Foundational to Creative Pulse is arts integration, meaning traditional subjects like math and science are taught in harmony with the arts, and the concept that students can display multiple forms of intelligence. Its philosophy follows that many talented students don’t display their intelligence through standardized tests or homogenized learning standards.

“As standardized testing comes into classrooms and there’s a lot of pressure on teachers to get through set curriculum, I think many of them have been discouraged by not having as much creative freedom,” Morrison said. “This program is special because it gives people new ideas.”

Exemplifying that uniqueness are the program’s summer courses. Offerings included Creative Placemaking, Integrated Indigenous Arts in Education, Site Specific Art and Visual and Acoustic Thinking. The interdisciplinary catalog exposes Creative Pulse students to all art forms while teaching them to synthesize the lessons into their classrooms come next school year.

“They all leave with inspiration and ideas for their classroom throughout the year,” Morrison said. “I’ve heard from a lot of parents and other teachers at schools who say, ‘What that Creative Pulse teacher is doing in their class is so special. How did they get those ideas?’”

Participants also take an asynchronous writing class during the school year and complete a field project between the first and second summer. The last step is a creative project that serves as a master’s thesis.
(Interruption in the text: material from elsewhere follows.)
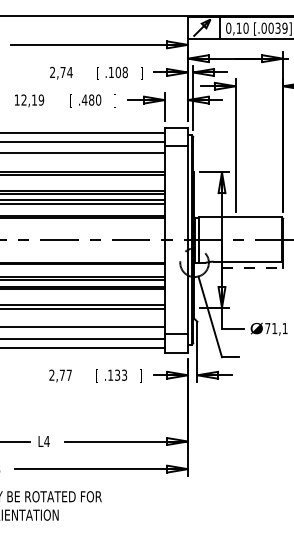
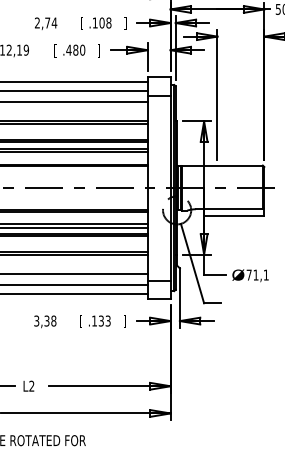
line: (253, 268) -> (235, 215), dashed -> solid
text: (60, 374) -> (45, 320), 2,77 -> 3,38
text: (46, 440) -> (31, 385), L4 -> L2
Graduate students typically defend the following summer.

Having completed his second summer on campus, Creative Pulse student Rob Harcharik is about to begin his thesis research while entering his 10th year as a kindergarten teacher at Hellgate Elementary School District. He first applied to Creative Pulse on the recommendation of colleagues who graduated from the program – advice he now passes on to any teacher who’s yet to pursue a master’s.

“They had nothing but amazing things to say,” Harcharik said. “Even after the first day, it was perfect. It’s really great to collaborate with like-minded people, and everything is so applicable to the classroom.”

Harcharik integrated mindfulness, meditation and grounding practices into his energetic kindergarten classroom. Despite their young age, Harcharik found that his students, much like himself, both loved and benefited from it. 

A photo of Creative Pulse students dancing.
Creative Pulse students begin each day of classes with Morning Movement in the campus dance studio. (UM Photo by Ryan Brennecke)

“In teaching, we always say we want to make it fun for students – that is exactly what we’re doing, we’re having fun in this program,” Harcharik said. “You really tap into the perspective of your students.”

By putting themselves in their students’ place, educators better grasp their needs and the best tools available to address them. 

Harcharik hopes to better address those needs through his research, which will involve his students. The project will study the relationship between children’s books and student behavior, and tie the findings to social and emotional learning.

Creative Pulse projects vary widely depending on the field of study educators are interested in. Past research included the impact of play in early childhood education, integrating social and emotional learning into music class, transforming classrooms into unconventional spaces and the effects of student-family book clubs on literacy and reading comprehension.

Throughout all those projects, the common thread is a commitment to fostering a more fun and effective class time for students – and teachers – of all kinds. 

“Discovering new possibilities for education is an essential element of our program, and students benefit from those new ways of learning,” Morrison said. “Graduates feel really grateful to have the space to grow, try new ideas and think outside the box.”